Here is my question: are our greatest weaknesses inevitably millstones, things that weigh us down and prevent us from soaring?  If our greatest weakness is pride (and I think it is for most of us), this question is a hard one to answer.  A person with no pride is a person with no sense of self, or at least no allegiance to self.  If we do not take pride in anything we are or do, we have no identity, and without identity we are as good as dead.  In order to answer this question, then, I think we need to reexamine the concepts of weakness and strength.  We have all heard that our greatest weaknesses are also our greatest strengths, and we have also heard that strength is the opposite of weakness.  Is it possible for both of these statements to be true?  Ralph Waldo Emerson wrote that "our strength grows out of our weaknesses", a statement which indicates that it is possible.  In fact, it suggests that it is not only possible; it is necessary.  Strength and weakness are not one and the same, but strength must arise from weakness.  Weakness is the only origin of strength just as fear is the only origin of courage.  If there is nothing to fear, one cannot be brave; similarly, if there is no opportunity for pride, one cannot be humble.  False humility is worse than pride because pride is at least authentic.  True humility is the acknowledgement and subsequent overcoming of pride rather than a denial of pride's existence.  The irony of false humility is that it is weakness borne of weakness.  If we do not acknowledge the original weakness, it will only breed more weakness.

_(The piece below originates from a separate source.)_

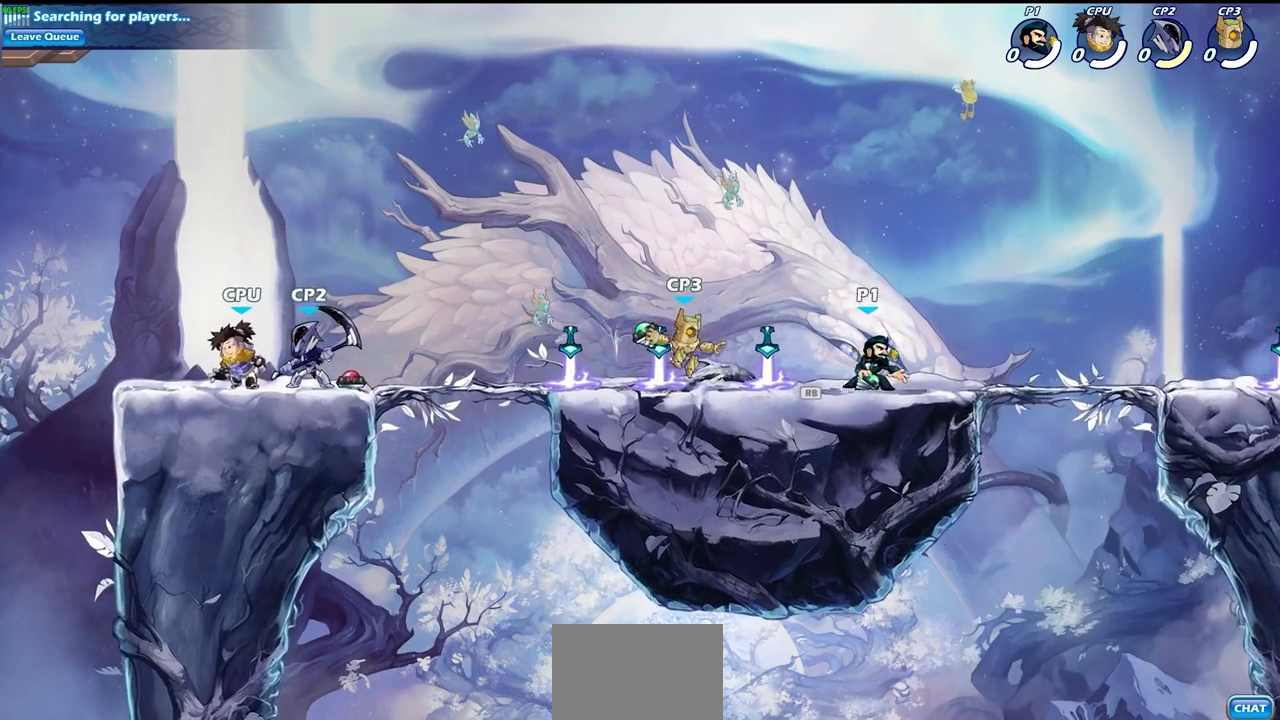
{"buttons": [], "left_stick": "center", "right_stick": "center", "events": [[17, "left_stick", "left"], [50, "R1", "up"], [200, "R2", "down"], [217, "CIRCLE", "down"], [300, "R2", "up"], [317, "CIRCLE", "up"], [367, "left_stick", "center"]]}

The key, then, is to understand one's own trouble trait well enough to know when its application is justified and unjustified.  If you struggle as I do with pride, stand up for yourself when you feel you need to and swallow your pride when you don't.  Ironically, sometimes humility means shutting your mouth and sometimes it means opening it.  I learned yesterday (a lesson I have admittedly "learned" countless times) that asking for help does not eradicate pride; if anything, it enables it.  After asking my aunt for help, I was able to take pride in the work she assigned me.  Of course, we will always struggle with our weaknesses, and none of us will be able to overcome them every time they rear their heads.  We are only human, after all.  Let's act like humans, then.  Let's apologize and forgive, never forgetting that our ability to forgive grows out of our ability to apologize.